Type-Enforcing Firewalls - Overview

The diagram below describes an example of an enclave (yellow circle) which contains three hosts (rectangles) protected by a fourth which is a DTE Firewall. The diagram also shows two external foreign hosts. All communication links are encrypted. The enclave's security policy specifies three domains, represented by the colors red, blue, and green. In the diagram, each host contains the colors of the domains it supports. The DTE hosts rely on their DTE kernels to support one or more domains. On the other hand, the non-DTE hosts cannot support any DTE mediation whatsoever. When the DTE Firewall deals with processes from these hosts, it assigns each a domain. In this example, the DTE Firewall assigns the green domain to all the processes on both of the diagram's non-DTE hosts.

The enclave's security policy specifies how processes running in different domains are allowed to interact (if at all). The policy displayed here prevents interaction. Thus, the DTE Firewall ensures that green domain processes on one side of the security perimeter may only interact with green domain processes on the other side, and blue domain process may only interact with blue domain processes. The firewall itself only supports the blue and green domains, so it never passes messages from red domain processes through the security perimeter.

By associating domains with foreign non-DTE hosts, DTE Firewalls are able to extend limited trust relationships to hosts outside of their security perimeters. Similarly, two organizations with DTE hosts may agree upon a number of common domains, in order to enable a partnership with limited resource sharing. Neither of these arrangements are possible with traditional firewalls.

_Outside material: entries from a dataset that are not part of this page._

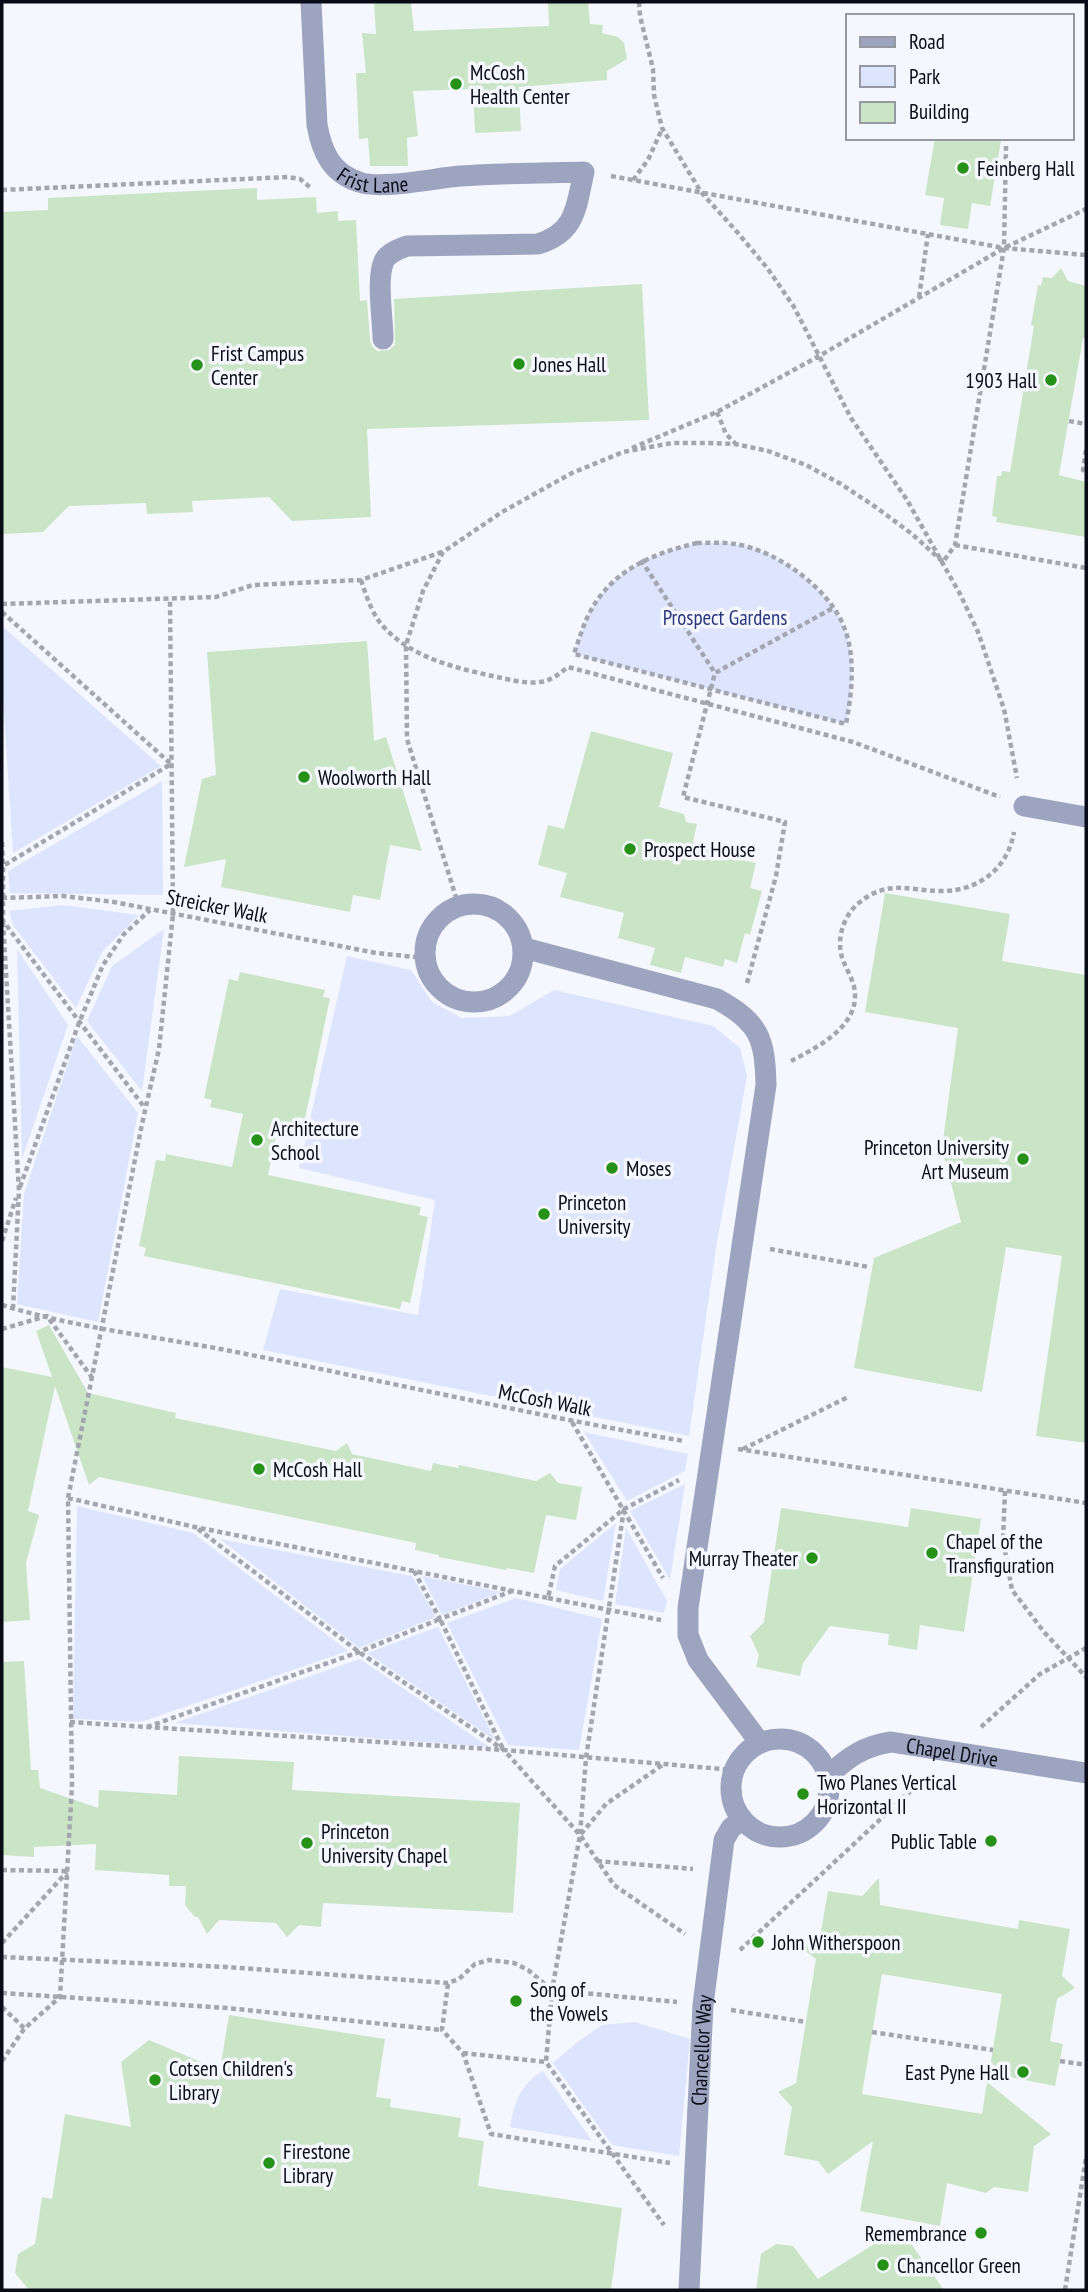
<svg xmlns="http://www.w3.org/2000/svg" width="1088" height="2292" viewBox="0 0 1088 2292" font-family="'PT Sans Narrow',sans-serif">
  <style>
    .green { fill: #dde5fe }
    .building { fill: #cae4c6 }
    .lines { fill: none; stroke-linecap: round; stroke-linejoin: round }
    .path { stroke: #a3a6ae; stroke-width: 4.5; stroke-dasharray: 5 3.5; stroke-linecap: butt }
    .minor { stroke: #9ca4bf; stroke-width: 21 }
    .poi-dot { fill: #259117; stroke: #f4f7fe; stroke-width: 2.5 }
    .labels { text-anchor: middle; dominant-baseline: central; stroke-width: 7; stroke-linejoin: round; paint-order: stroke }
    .poi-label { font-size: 21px; fill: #090c17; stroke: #f4f7fe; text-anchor: start }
    .street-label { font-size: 21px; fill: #090c17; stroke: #f4f7fe }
    .park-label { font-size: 21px; fill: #2a367c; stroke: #f4f7fe }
  </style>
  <rect width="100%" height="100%" fill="#f4f7fe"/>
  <path class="green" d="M697,543C709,543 723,542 735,544C776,550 829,588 844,627C856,657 852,693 846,724L574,654C578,642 582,629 587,618C609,571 651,554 697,543Z
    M2,626L161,766L13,853L2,683Z
    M162,781L163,895L10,893L8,871Z
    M63,905L139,915L102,952L76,1008L13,925L9,911Z
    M164,929L142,1091L87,1021L112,966Z
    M17,949L68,1025L22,1159Z
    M347,956L411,970L432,1002L462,1018L510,1016L554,990L713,1026L740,1048L747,1076L716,1248L689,1436L263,1350L280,1289L418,1315L435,1200L299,1168Z
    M77,1036L138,1113L98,1322L17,1304L24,1194Z
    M584,1432L688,1454L685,1471L627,1501Z
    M685,1484L670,1580L630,1511Z
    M77,1506L193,1533L348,1651L141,1722L73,1719Z
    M616,1523L603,1601L556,1590L560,1569Z
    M626,1528L667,1601L664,1613L615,1604Z
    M220,1539L412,1576L436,1617L359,1648Z
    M422,1576L501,1592L442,1615Z
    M516,1598L602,1619L579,1750L508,1745L447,1623Z
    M438,1627L495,1740L367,1653Z
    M360,1659L489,1747L174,1723Z
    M635,2022L690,2039L679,2156L612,2145L553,2063L576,2043L602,2025Z
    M543,2071L592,2141L510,2127C514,2103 521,2083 543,2071Z"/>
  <path class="building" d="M374,2H411L414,31L549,26L548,2H588L590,24L603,25L602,33L618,37L624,43L627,59L607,71V80L519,87L521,131L475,133L473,89L413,91L418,136L407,138L408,166H370L368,138L359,139L356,73H366L362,33L376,34Z
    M935,138H985L1001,141L990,206L972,203L968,229L940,225L944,198L925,195Z
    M257,188V200L316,197L317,213L338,211V221L356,220L360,301L367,300L370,340L372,346L377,351L389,350L395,345L394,299L642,284L649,420L367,429L371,517L292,521L269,497L192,501L193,512L147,514L146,503L69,506L43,532L2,534V212L48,210V198Z
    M1061,268L1068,281L1086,286V339L1083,338L1059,475L1086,482V537L996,522L997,517L992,516L997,476H1001L1002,471L1010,472L1034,326L1031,325L1038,285L1041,286L1043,277L1052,278Z
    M367,641L374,741L386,737L422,851L390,845L380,900L353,895L350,912L221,887L226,859L184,867L202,779L216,775L207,652Z
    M591,731L673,753L659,807L684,814L686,822L697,824L693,842L744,855L742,860L756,863L750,888L762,891L750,935L745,933L737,963L725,959L723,967L685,957L681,973L650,965L655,948L618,938L624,913L560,897L567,873L538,865L548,825L564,829Z
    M885,893L1010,914L1002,961L1086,975V1443L1036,1436L1062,1256L1006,1247L982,1392L854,1368L874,1258L961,1222L942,1148L958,1028L865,1012Z
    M240,972L325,990L323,997L330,998L305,1119L299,1117L297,1125L279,1122L268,1175L421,1207L419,1215L428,1217L410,1303L402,1301L400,1309L144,1256L146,1248L139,1246L156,1160L165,1161L166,1154L232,1167L243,1114L210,1107L212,1100L204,1098L229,979L238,981Z
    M49,1325L88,1393L176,1413L175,1418L336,1451L347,1443L352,1454L431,1471L433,1463L458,1468L459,1465L536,1481L550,1473L558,1483L582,1487L576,1520L546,1515L534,1573L507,1568L506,1570L439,1557V1555L415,1550L416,1543L99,1477L89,1485L55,1386L28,1511L39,1515L26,1563L30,1620L2,1622V1367L52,1377L36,1331Z
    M781,1508L908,1527L911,1508L981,1519L964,1632L920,1625L917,1650L888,1645L889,1634L830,1626L803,1663L800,1676L756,1667L759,1655L750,1636L764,1622Z
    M24,1661L31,1770H38L40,1788L98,1808L99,1790L177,1795L179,1756L294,1762L292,1790L520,1803L513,1913L323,1903L321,1927L299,1925L287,1937L276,1923L219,1920L207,1934L198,1917H195L185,1905L186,1886H169V1875L95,1870L96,1844L34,1847V1857L2,1855V1662Z
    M879,1878L880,1905L1018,1929L1019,1920L1070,1929L1062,1976L1075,1988L1057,1999L1050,2041L1063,2044L1055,2086L989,2073L1002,1994L882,1974L862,2094L982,2114L987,2082L1051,2134L1034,2146L1028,2192L994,2187L986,2193L947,2183L940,2226L860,2211L873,2141L828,2174L818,2161L784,2155L792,2107L778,2092L796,2083L816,1959L797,1945L820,1937L828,1891L862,1896Z
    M229,2015L385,2039L376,2097L391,2099L390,2107L461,2118L458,2137L484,2141L478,2186L622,2208L611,2290H29L15,2273L18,2254L35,2244L42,2197L52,2199L65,2114L131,2127L121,2062L149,2040L220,2070Z
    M900,2228L944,2290H756L761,2254L776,2244L793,2246L818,2279Z"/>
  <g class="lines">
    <path class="path" d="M639,2L640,16L653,69L654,95L662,128L701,192L738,233L768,269L794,307L851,418L907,500L960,594L978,632L1004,709L1017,778
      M611,176L1004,248L1086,255
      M633,180L648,160L662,129
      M2,190L288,177L300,179L312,189
      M919,297L928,234
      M717,412L726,434L735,443
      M1069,421L1086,424
      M632,448L717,412L821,355L1004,248L1086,209
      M1086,450L1083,470L1086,471
      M697,543C709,543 723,542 735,544C776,550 829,588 844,627C856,657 852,693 846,724L574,654C578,642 582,629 587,618C609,571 651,554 697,543Z
      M955,545L1086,568
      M641,560L715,673
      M361,580C366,595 371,611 381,624C410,658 456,668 497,677C511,680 526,684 540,682C551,681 559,674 568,667L853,742L1000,797
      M2,604L216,597L253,585L361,580L442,552
      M2,612L171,764L3,866V921L145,1108
      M2,842L3,866
      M2,898L63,896L114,902L376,953L425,958
      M459,907L407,739L406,645L423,591L443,552L502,512L572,473L623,452L672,443H709L735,444L768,451L806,465L841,484L877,508L912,534L943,562L955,545L1004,248L1006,146
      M3,922L19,1191L13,1308
      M747,983L776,876L785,822L683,797L715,673L833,608
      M791,1061C816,1048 856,1028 855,995C855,982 847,971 843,960C835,940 844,914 860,902C889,879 910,891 942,891C979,891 1008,868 1014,832
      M20,1187L79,1023L103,965L124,934L150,910
      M2,1241L16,1198
      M770,1249L869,1267
      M2,1305C79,1329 162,1337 241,1353C389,1382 536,1416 684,1441
      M2,1329L47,1316L93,1379
      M572,1422L663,1578
      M738,1449L1086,1503
      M743,1449L848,1397
      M1005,1491L1003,1540L1012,1590L1044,1632L1086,1677
      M68,1498L195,1527L548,1598L555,1566L624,1509L679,1480
      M624,1509L586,1758L580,1835L552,1990L546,2062L664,2225
      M198,1529L359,1652L504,1750L580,1835L614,1885L685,1934
      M414,1571L440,1619L512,1591
      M548,1598L661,1620
      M70,1722L504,1750L733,1770
      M147,1727L359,1652L440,1619L503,1749
      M981,1727L1040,1674L1086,1648
      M581,1834L606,1804L664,1764
      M597,1861L693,1869
      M2,1870L67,1871
      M2,1943L67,1872
      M740,1950L928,1775
      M2,1957L226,1967L448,1983L459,1979L475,1964L489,1960L514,1963L528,1970L552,1990L677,2002
      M448,1984L442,2030L463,2053L491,2134L670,2163
      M2,1993L227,2008L442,2030
      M2,2007L24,2028
      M731,2010L806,2022
      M872,2032L993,2050
      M463,2053L546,2062
      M2,2061L24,2029L60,1997L72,1785L68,1498L142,1124L159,1049L173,914L170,599
      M1060,2061L1086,2065
      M1065,2290L1086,2158"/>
    <g class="minor">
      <path id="s1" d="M311,2L317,125C322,152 331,173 359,182C381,190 435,178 460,176C501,173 543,173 584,172C576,206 577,232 538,244L407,246C399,249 388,253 384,261C376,279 383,319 383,339"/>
      <path d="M1024,806L1086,817"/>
      <circle cx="474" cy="953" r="49"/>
      <path d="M524,948L717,999C759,1022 765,1038 766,1085L688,1608V1635L698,1660L760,1743"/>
      <circle cx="780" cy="1788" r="49"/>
      <path id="s2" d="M828,1776C848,1757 864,1746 891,1742L1086,1773"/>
      <path id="s3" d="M689,2290L703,2005L724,1840L731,1828L742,1820"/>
    </g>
  </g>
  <g class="poi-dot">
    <circle cx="456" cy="84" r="7"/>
    <circle cx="963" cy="168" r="7"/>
    <circle cx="519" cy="364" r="7"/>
    <circle cx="197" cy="365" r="7"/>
    <circle cx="1051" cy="380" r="7"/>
    <circle cx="304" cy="777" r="7"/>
    <circle cx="630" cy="849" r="7"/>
    <circle cx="257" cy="1140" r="7"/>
    <circle cx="1023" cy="1159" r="7"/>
    <circle cx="612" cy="1168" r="7"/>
    <circle cx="544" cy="1214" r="7"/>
    <circle cx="259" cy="1469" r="7"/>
    <circle cx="932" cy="1553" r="7"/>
    <circle cx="812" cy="1558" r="7"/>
    <circle cx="803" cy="1794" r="7"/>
    <circle cx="991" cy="1841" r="7"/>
    <circle cx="307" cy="1843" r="7"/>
    <circle cx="758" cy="1942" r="7"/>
    <circle cx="516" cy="2001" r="7"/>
    <circle cx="1023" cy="2072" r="7"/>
    <circle cx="155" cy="2080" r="7"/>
    <circle cx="269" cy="2163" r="7"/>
    <circle cx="981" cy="2233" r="7"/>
    <circle cx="883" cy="2265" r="7"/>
  </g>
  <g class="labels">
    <g class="poi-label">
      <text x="470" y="72">McCosh<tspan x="470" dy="24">Health Center</tspan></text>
      <text x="977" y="168">Feinberg Hall</text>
      <text x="211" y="353">Frist Campus<tspan x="211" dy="24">Center</tspan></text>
      <text x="533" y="364">Jones Hall</text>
      <text x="1037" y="380" text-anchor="end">1903 Hall</text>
      <text x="318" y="777">Woolworth Hall</text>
      <text x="644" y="849">Prospect House</text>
      <text x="271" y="1128">Architecture<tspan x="271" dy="24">School</tspan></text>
      <text x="1009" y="1147" text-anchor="end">Princeton University<tspan x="1009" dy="24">Art Museum</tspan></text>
      <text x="626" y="1168">Moses</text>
      <text x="558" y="1202">Princeton<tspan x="558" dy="24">University</tspan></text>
      <text x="273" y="1469">McCosh Hall</text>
      <text x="946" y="1541">Chapel of the<tspan x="946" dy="24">Transfiguration</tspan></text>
      <text x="798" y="1558" text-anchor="end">Murray Theater</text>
      <text x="817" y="1782">Two Planes Vertical<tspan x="817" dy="24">Horizontal II</tspan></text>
      <text x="321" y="1831">Princeton<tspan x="321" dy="24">University Chapel</tspan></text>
      <text x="977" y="1841" text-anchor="end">Public Table</text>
      <text x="772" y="1942">John Witherspoon</text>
      <text x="530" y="1989">Song of<tspan x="530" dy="24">the Vowels</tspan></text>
      <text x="169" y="2068">Cotsen Children's<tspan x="169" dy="24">Library</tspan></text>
      <text x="1009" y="2072" text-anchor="end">East Pyne Hall</text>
      <text x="283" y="2151">Firestone<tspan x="283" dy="24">Library</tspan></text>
      <text x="967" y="2233" text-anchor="end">Remembrance</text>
      <text x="897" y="2265">Chancellor Green</text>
    </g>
    <g class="street-label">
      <text stroke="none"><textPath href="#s1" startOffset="212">Frist Lane</textPath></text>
      <text transform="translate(217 906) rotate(11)">Streicker Walk</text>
      <text transform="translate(545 1400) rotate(11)">McCosh Walk</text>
      <text stroke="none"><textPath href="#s2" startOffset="135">Chapel Drive</textPath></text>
      <text stroke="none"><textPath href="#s3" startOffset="240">Chancellor Way</textPath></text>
    </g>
    <g class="park-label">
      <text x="725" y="617">Prospect Gardens</text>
    </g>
  </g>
  <rect width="1088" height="2292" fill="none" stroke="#090c17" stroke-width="7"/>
  <rect x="846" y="14" width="228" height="126" fill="#f4f7fe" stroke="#9699a2" stroke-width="2"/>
  <rect x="860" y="37" width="35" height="10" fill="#9ca4bf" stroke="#9699a2" stroke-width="2"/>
  <text x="909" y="49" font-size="21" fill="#090c17">Road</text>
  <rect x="860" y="66" width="35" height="21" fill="#dde5fe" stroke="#9699a2" stroke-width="2"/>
  <text x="909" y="84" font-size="21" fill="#090c17">Park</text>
  <rect x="860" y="102" width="35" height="21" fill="#cae4c6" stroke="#9699a2" stroke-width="2"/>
  <text x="909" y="119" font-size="21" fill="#090c17">Building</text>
</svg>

When different DTE enclaves wish to communicate, a common security policy segment, or module, must be present or must be introduced into the DTE firewalls and DTE hosts involved. This research is extending DTE to support dynamic policy module loading. The policy-loading process initially will be a manual process; however, the final goal is to provide a Domain and Type Authority service (similar to DNS) that serves registered common policy modules to the DTE firewalls, which then coordinate the communication between the DTE hosts they protect.